América Móvil, S.A.B. de C.V. announced the results of its offers to purchase (subject to offer restrictions) for cash in two concurrent, but separate, offers (the "Offers"), upon the terms and subject to the conditions set forth in the offer to purchase dated May 9, 2022 by the Company (the "Offer to Purchase"), up to 600,000,000 aggregate principal amount of its outstanding 0.750% Senior Notes due 2027 and 2.125% Senior Notes due 2028 (the "Notes"). The Offers expired at 5:00 p.m., Central European Summer Time, on May 13, 2022. The Company announced the results of the Offers as follows: Title of Security: 0.750% Senior Notes due 2027; Outstanding Aggregate Principal Amount: EUR 1,000,000,000; Principal Amount Tendered: EUR 234,165,000; Principal Amount Accepted for Purchase: EUR 234,165,000; Principal Amount Outstanding following the Settlement Date: EUR 765,835,000; Total Consideration: 93.75% (EUR 937.50 for each EUR 1,000 in principal amount).
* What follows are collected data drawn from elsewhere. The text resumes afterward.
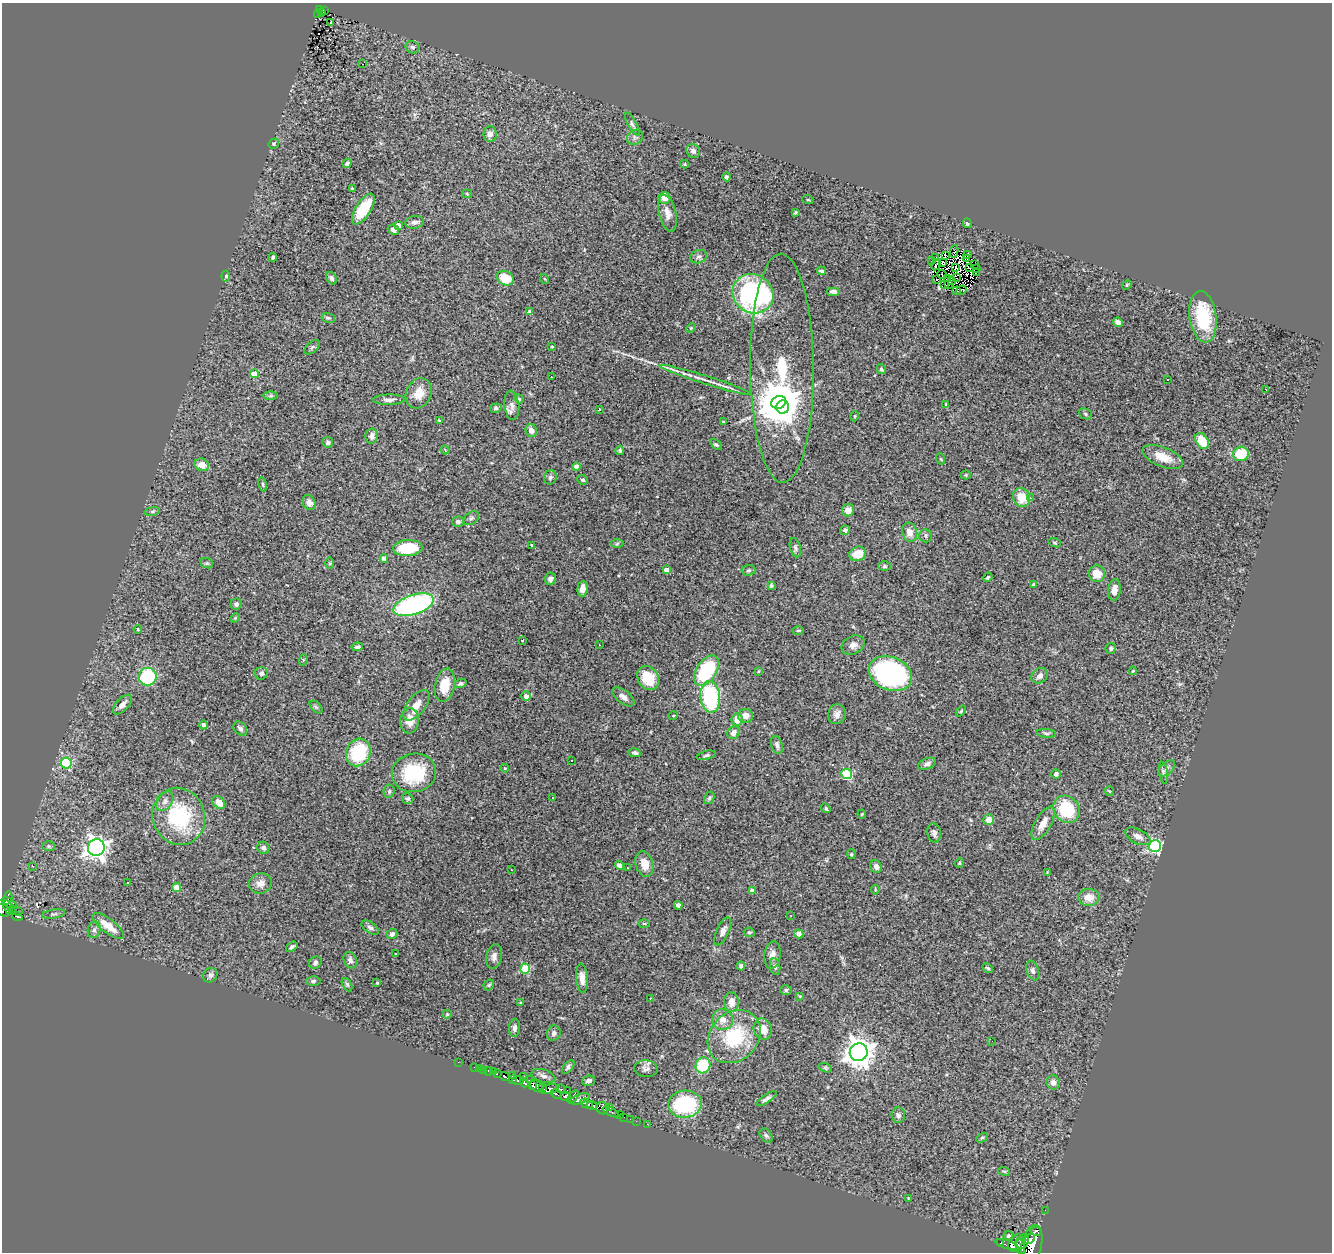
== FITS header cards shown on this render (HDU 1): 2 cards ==
NAXIS1  =                 1330
NAXIS2  =                 1250

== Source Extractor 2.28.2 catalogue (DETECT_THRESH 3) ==
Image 1330 x 1250 px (HDU 1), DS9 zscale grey, 1 PNG px = 1 image px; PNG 1334 x 1254 px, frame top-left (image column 1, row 1250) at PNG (2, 3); each listed source drawn as its Kron ellipse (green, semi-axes under 4 px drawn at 4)
Background 1.91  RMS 0.06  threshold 0.181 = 3 sigma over >= 5 px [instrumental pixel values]
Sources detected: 327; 6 with non-positive FLUX_AUTO (blend fragments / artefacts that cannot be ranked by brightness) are neither listed nor drawn; the other 321 listed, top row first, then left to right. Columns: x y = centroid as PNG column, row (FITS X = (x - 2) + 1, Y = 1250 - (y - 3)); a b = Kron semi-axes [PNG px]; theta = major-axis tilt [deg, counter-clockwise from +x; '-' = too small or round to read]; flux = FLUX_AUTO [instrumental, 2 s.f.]
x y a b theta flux
320 9 4 2 - 30
324 11 4 3 - 13
321 13 3 2 - 6.9
317 14 3 2 - 7.8
331 22 2 2 - 6.4
412 47 7 6 - 10
362 64 3 2 - 14
632 124 13 4 -61 9.5
490 134 8 6 83 21
635 137 8 7 - 13
274 144 5 5 - 5.6
693 151 7 6 - 18
347 163 5 4 - 11
684 164 4 4 - 3.6
726 177 4 4 - 8.2
352 189 3 3 - 16
467 194 5 4 - 4.8
664 198 6 5 - 29
808 200 5 3 - 3.4
363 209 17 7 57 170
795 212 3 2 - 3.8
667 213 18 8 -77 35
415 222 9 6 8 17
967 223 5 3 - 5.7
398 225 4 4 - 18
393 230 6 5 - 17
954 251 6 2 82 4.9
967 255 3 2 - 4.8
945 256 4 2 - 0.5
273 257 4 3 - 7.4
699 257 8 6 21 11
936 258 3 2 - 6.6
966 259 3 2 - 2.8
932 261 2 2 - 2.9
942 263 4 3 - 1.2
974 264 3 2 - 2.1
936 265 6 2 63 7
956 267 3 2 - 0.94
969 267 3 2 - 1.5
976 268 3 2 - 0.13
821 271 4 3 - 8.8
976 272 3 2 - 3.4
942 275 5 2 - 0.3
226 276 5 4 - 8.2
331 278 7 5 -54 11
505 278 8 7 - 94
948 278 4 2 - 2.3
956 278 3 2 - 5.8
545 279 5 3 - 3.5
936 279 2 2 - 2.1
951 280 4 2 - 1.8
945 284 3 2 - 2.5
948 284 2 2 - 0.33
1127 285 5 4 - 4.5
957 290 3 2 - 0.97
961 290 5 2 - 2.5
833 292 7 4 0 15
753 294 21 19 -35 790
530 312 4 4 - 19
1203 317 26 13 -82 230
328 318 7 5 -18 7.2
1118 322 5 4 - 16
691 328 5 4 - 4.3
312 347 9 5 41 8.3
552 347 3 3 - 4.9
782 368 114 32 -89 880
881 369 5 3 - 5.9
254 374 4 4 - 89
551 377 2 2 - 7.1
1168 379 3 2 - 5.7
705 380 47 4 -18 45
1265 389 3 2 - 4.9
419 393 16 12 64 60
271 396 7 4 0 7.2
519 399 5 4 - 4.6
389 400 16 5 1 18
779 402 7 6 - 12000
946 404 3 3 - 5.1
512 405 15 7 -84 22
783 407 6 6 - 2100
496 408 6 4 14 6.6
599 409 4 3 - 3
1085 414 6 5 - 6.6
855 416 5 3 - 3.6
439 420 3 3 - 3.3
723 422 3 3 - 3
531 431 6 5 - 28
372 436 7 6 - 15
1202 441 9 6 -57 100
328 442 5 5 - 10
716 445 7 4 -36 7.3
445 450 4 3 - 4.2
620 450 5 4 - 6
1241 454 8 7 - 110
1163 457 22 9 -21 72
941 459 5 3 - 4
202 465 7 6 - 41
577 467 4 4 - 45
966 475 5 4 - 6
550 477 7 6 - 11
583 480 5 4 - 10
263 484 7 3 -81 6.3
1022 497 10 8 -64 74
1030 498 4 4 - 5.2
309 503 8 6 -64 17
848 510 6 6 - 32
152 511 8 4 9 7.2
471 518 8 6 34 9.8
458 522 6 5 - 10
845 530 5 4 - 12
910 532 10 7 -72 30
926 536 7 6 - 8.3
1055 543 6 4 -19 5.7
617 544 6 4 3 5.3
532 545 3 3 - 53
408 548 15 8 4 170
795 548 10 5 -75 10
858 554 8 7 - 69
384 559 4 4 - 36
207 563 6 5 - 7
330 563 6 4 -90 5
885 566 6 5 - 7.9
667 570 4 4 - 26
748 570 7 5 3 8.5
1097 574 8 8 - 64
988 577 5 4 - 4.9
550 579 6 6 - 18
771 585 4 3 - 6.2
1034 585 4 3 - 12
582 589 8 5 85 31
1114 590 11 6 83 28
236 604 6 5 - 12
413 605 21 9 18 760
235 618 5 4 - 3.9
138 629 4 3 - 4.2
798 630 6 3 0 3.7
522 640 3 2 - 3.3
599 645 3 2 - 4
853 645 12 9 26 24
357 647 6 4 9 9.3
1111 648 5 5 - 7.6
303 660 6 3 73 4.7
706 671 17 10 57 310
759 671 4 3 - 4.4
1133 671 4 3 - 4
261 673 6 6 - 11
890 674 22 16 -23 830
1040 676 9 7 39 20
148 677 9 9 - 260
648 678 13 10 -58 100
460 684 6 4 22 8.5
445 685 17 10 78 76
526 696 5 4 - 22
623 697 13 6 -38 21
710 697 16 10 -83 380
122 705 12 6 47 25
416 705 18 9 52 41
316 707 8 4 -45 6.8
961 711 6 4 46 5
837 714 10 9 - 21
673 716 4 3 - 3.1
745 716 7 6 - 33
737 720 6 5 - 46
410 721 12 9 83 57
203 725 4 4 - 13
240 728 8 6 -47 11
734 733 7 5 51 25
1046 733 10 4 -5 7.4
777 745 9 5 -74 14
358 752 14 12 67 240
635 753 6 4 -9 9.2
706 755 10 4 15 7.4
571 761 3 2 - 5.1
66 763 5 5 - 310
927 764 9 5 22 15
505 768 4 3 - 4.2
1167 768 10 6 42 14
414 773 22 19 9 250
1163 773 11 4 -81 8.6
847 774 5 5 - 230
1056 774 5 4 - 11
389 791 7 5 82 8.8
1109 791 5 3 - 3.2
552 798 2 2 - 2.2
709 798 6 5 - 8.8
408 799 6 5 - 7
165 801 11 7 55 18
219 803 7 5 -45 37
826 808 5 3 - 5.8
1067 809 14 12 -52 210
862 814 4 4 - 4.7
179 816 29 26 -69 310
989 820 5 5 - 34
1043 823 19 8 60 40
934 833 10 7 -80 15
1138 836 14 7 -27 23
48 846 6 5 - 6.7
1155 846 6 6 - 680
96 848 8 8 - 2400
263 848 6 6 - 12
851 854 5 4 - 4.5
959 863 5 4 - 4.7
644 864 13 8 -72 51
619 865 5 4 - 21
32 866 3 3 - 5.2
876 866 6 5 - 17
628 868 3 2 - 19
511 870 2 2 - 2.4
1047 872 3 2 - 2.6
128 883 3 2 - 9
260 883 11 10 - 31
177 888 4 4 - 79
875 890 5 3 - 3.7
752 891 4 4 - 31
1089 897 10 8 -2 44
8 898 7 4 75 51
9 903 8 4 -32 170
678 905 4 4 - 12
8 907 7 3 -66 200
12 909 4 3 - 30
3 910 8 5 -24 260
18 912 3 2 - 8.7
54 914 12 4 9 9.7
791 915 2 2 - 2.5
17 916 5 3 - 31
644 923 5 3 - 4.1
108 926 19 7 -38 70
370 928 10 5 -32 11
94 930 8 6 74 12
723 931 15 6 65 20
749 932 5 5 - 6.1
392 934 5 4 - 12
799 934 5 4 - 18
292 947 6 4 37 8.4
395 953 3 3 - 16
772 955 14 8 80 27
494 957 12 7 79 19
350 960 8 6 -67 13
315 963 6 5 - 9.5
741 966 4 3 - 7.3
775 967 8 5 -81 10
987 968 5 3 - 6.2
525 969 5 5 - 210
1033 971 10 6 -70 12
210 975 8 6 44 11
582 978 15 6 -85 30
313 981 7 4 2 7.7
377 983 3 3 - 4.7
347 984 7 4 -63 6.5
489 985 6 4 46 5.7
786 990 5 5 - 6.8
800 996 4 4 - 3.8
650 998 3 2 - 16
731 1002 9 7 -89 44
520 1003 3 2 - 3.3
447 1014 5 4 - 3.9
723 1020 10 10 - 35
515 1028 9 5 85 14
763 1029 11 9 -65 46
554 1033 8 6 66 15
734 1037 29 24 45 260
992 1041 2 2 - 6.6
859 1052 9 9 - 5100
458 1062 2 2 - 2.3
703 1065 8 7 - 170
474 1067 3 2 - 4.2
568 1067 8 4 50 10
479 1068 2 2 - 14
825 1068 7 4 -20 5.8
646 1069 11 8 -4 18
484 1070 3 2 - 7
488 1071 4 3 - 12
493 1071 2 2 - 9.5
497 1074 3 3 - 89
512 1075 4 3 - 30
524 1076 3 2 - 15
543 1076 12 6 -18 15
505 1077 5 3 - 190
513 1080 3 2 - 110
518 1080 6 3 -2 450
530 1080 4 3 - 75
588 1081 6 5 - 13
524 1082 5 3 - 180
1053 1082 7 6 - 21
532 1086 4 3 - 270
537 1086 7 5 -41 390
542 1087 3 2 - 18
550 1089 9 4 11 530
561 1089 5 3 - 100
567 1090 2 2 - 13
556 1094 6 3 -24 220
565 1096 5 4 - 250
573 1097 7 3 53 300
580 1099 10 4 18 220
766 1099 12 4 33 12
586 1104 7 3 -25 430
685 1104 17 13 5 370
592 1105 5 3 - 240
610 1107 3 2 - 17
602 1108 6 5 - 470
611 1112 9 3 -28 34
620 1115 3 2 - 21
898 1115 7 7 - 13
624 1117 2 2 - 4.8
630 1119 2 2 - 6.1
636 1121 2 2 - 7.4
647 1124 2 2 - 14
766 1135 8 5 -50 9.4
982 1138 6 4 30 5.3
1004 1171 6 3 -19 5
908 1198 3 2 - 2.3
1045 1210 2 2 - 9.8
1036 1231 5 2 - 240
1009 1236 5 5 - 8.4
1030 1239 6 3 46 340
1023 1242 8 5 58 590
1001 1243 3 3 - 110
1016 1243 9 6 60 1300
1007 1244 12 4 -18 230
1032 1245 20 10 77 2200
1020 1246 8 4 -73 620
At the frame edge (FLAGS 8, measured only in part): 1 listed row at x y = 3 910
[6 non-positive-flux detections neither listed nor drawn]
Title of Security: 2.125% Senior Notes due 2028; Outstanding Aggregate Principal Amount: EUR 650,000,000; Principal Amount Tendered: EUR 53,590,000; Principal Amount Accepted for Purchase: EUR 53,590,000; Principal Amount Outstanding following the Settlement Date: EUR 596,410,000; Total Consideration: 99.35% (EUR 993.50 for each EUR 1,000 in principal amount). The settlement date for the Offers is expected to be May 17, 2022 (the "Settlement Date"). All Notes accepted for purchase pursuant to the Offers will settle through the normal procedures of the relevant clearing system.

On the Settlement Date, the Company shall pay or procure that there is paid to each Noteholder whose Notes have been accepted for purchase by the Company pursuant to the Offers, an amount in cash equal to the relevant Total Consideration. In addition to the relevant Total Consideration, Noteholders whose Notes of a given series are accepted for purchase will be paid an amount equal to the accrued and unpaid interest on such Notes to, but not including, the Settlement Date (such amount, "Accrued Interest Payment"). Payment of the relevant Total Consideration and Accrued Interest Payment, by or on behalf of the Company shall fully and finally discharge its obligations to the relevant Noteholders in respect of settlement of the Notes accepted for purchase by the Company pursuant to the Offers.

Under no circumstances will any interest be payable by the Company to a Noteholder due to any delay in the transmission of funds from the relevant clearing system or any intermediary with respect to the Notes of such Noteholder. Barclays Bank PLC (the "Dealer Manager") was appointed to serve as the dealer manager for the Offers. Morrow Sodali Limited (the "Tender and Information Agent") was appointed to serve as the tender and information agent for the Offers.